* _WHAT IS EXPECTED_
Print the data below exactly, but only the lines from the one containing "1) roll of tape (216, 272, 298, 347)" down to the one containing "3) wedge (67, 352, 162, 385)", inclusive.

Stored entries:
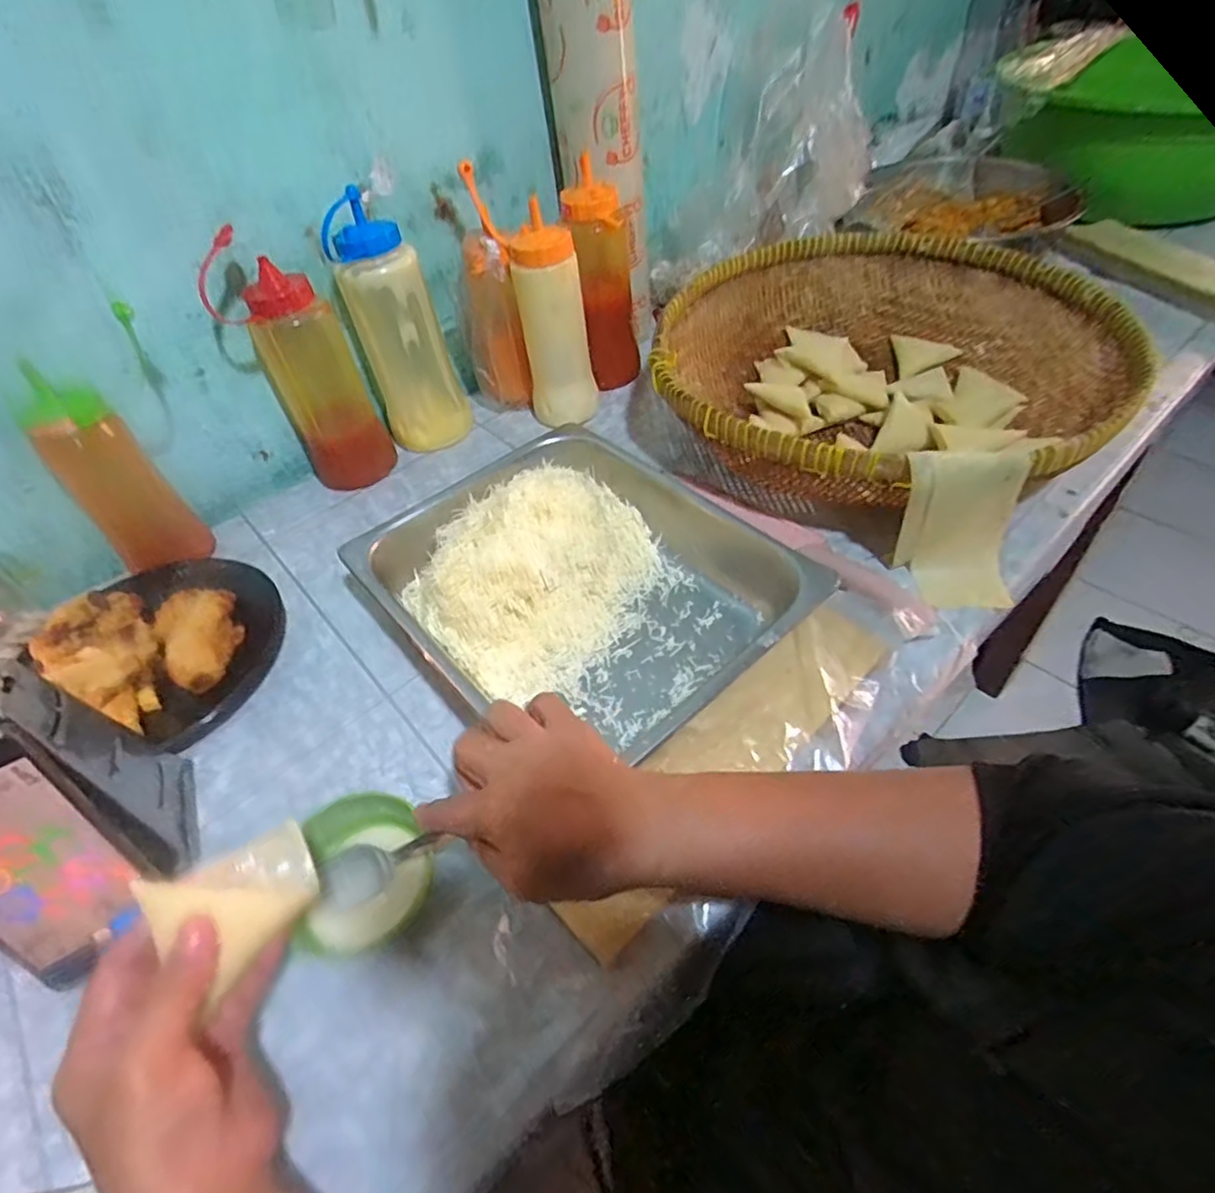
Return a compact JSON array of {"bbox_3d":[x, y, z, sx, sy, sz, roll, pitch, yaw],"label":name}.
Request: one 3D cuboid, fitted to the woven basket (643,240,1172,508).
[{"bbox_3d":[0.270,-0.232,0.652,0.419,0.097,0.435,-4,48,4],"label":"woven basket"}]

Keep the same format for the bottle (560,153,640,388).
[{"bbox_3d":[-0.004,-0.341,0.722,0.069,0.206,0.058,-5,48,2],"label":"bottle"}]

...

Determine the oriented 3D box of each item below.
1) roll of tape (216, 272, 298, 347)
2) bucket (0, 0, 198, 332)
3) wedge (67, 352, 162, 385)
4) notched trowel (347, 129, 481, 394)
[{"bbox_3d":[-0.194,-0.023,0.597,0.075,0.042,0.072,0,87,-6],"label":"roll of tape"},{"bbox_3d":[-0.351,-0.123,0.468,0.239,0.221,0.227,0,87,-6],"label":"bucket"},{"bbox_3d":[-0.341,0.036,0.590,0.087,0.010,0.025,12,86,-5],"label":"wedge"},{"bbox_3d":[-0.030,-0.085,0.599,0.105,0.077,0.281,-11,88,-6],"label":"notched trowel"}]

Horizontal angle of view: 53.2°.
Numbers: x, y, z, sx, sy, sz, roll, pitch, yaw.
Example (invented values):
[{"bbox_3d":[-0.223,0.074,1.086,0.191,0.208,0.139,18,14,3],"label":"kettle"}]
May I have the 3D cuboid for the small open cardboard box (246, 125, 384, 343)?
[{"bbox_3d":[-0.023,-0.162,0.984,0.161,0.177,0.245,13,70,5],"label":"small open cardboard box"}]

* _TASK SOLUTION_
1) roll of tape (216, 272, 298, 347)
2) bucket (0, 0, 198, 332)
3) wedge (67, 352, 162, 385)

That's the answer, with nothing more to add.